Connection, Integration and Perspective
(Workbook Page 38, 40)

Some treatments themselves can be painful. It is important to be comfortable with being a little uncomfortable. It is often helpful to try some things that cause you to relive the trauma. If this is tolerable, try to continue, as this may be what you need to work through it. It is imperative to release any negative or upsetting emotions associated with the traumatic incident. Healing must occur throughout your body. Emotional release often occurs in conjunction with reconnecting to our bodies through manual therapy, sound or music therapy, movement or exercise. Be patient with yourself and your body. Injuries can happen in an instant, but healing may take months or years. Nurture yourself during the process. Tend to yourself. Eat well to give your body the building blocks it needs to heal. Be sure to rest. The body needs rest and time to heal. This doesn’t mean spending the day in bed, but instead should punctuate periods of activity with periods of rest, pacing the day and advancing activity. Restorative rest is essential. Sleep may be difficult either constitutionally or from the pain or both. Explore as many non-medication approaches to enhance restorative sleep, as possible. These can include relaxation exercises, muscle tension and relaxation, soothing thoughts and images, soothing sounds, white noise and meditation.

*****

* [WHAT THIS TASK INVOLVES]
Answer these from the text on healing:
(a) What does it say can happen in an instant?
(b) Why does it say to eat well?
(c) What should periods of activity be punctuated with?
Use only the text on healing to answer.

* [STUDY MATERIAL]
*****

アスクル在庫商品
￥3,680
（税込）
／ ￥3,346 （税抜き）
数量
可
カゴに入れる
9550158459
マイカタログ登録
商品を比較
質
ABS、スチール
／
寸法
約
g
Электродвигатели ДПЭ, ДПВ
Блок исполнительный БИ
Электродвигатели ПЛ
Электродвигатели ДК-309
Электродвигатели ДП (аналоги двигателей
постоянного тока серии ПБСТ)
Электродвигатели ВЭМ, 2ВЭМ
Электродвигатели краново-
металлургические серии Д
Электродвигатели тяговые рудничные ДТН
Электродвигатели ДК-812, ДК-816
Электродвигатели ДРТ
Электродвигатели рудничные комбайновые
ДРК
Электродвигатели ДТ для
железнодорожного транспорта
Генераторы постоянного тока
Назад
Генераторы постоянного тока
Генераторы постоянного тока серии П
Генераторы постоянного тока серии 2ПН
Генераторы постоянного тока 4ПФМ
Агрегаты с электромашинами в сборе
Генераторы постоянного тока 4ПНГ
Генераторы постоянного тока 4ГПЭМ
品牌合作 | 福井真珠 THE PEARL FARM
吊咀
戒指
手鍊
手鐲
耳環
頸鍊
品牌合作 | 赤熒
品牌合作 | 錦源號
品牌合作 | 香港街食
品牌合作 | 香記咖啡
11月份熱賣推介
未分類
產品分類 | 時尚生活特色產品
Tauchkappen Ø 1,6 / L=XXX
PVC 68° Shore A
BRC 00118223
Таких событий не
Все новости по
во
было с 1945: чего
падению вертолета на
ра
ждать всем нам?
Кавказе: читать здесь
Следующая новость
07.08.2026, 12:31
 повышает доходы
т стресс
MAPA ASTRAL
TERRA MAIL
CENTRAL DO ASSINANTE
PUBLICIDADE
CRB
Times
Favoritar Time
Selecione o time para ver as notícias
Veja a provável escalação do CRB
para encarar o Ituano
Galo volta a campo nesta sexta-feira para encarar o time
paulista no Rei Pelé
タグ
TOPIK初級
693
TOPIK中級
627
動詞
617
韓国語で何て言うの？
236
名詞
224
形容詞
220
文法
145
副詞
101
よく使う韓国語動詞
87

*****

* [FINISHED EXERCISE]
(a) Injuries
(b) To give your body the building blocks it needs to heal
(c) Periods of rest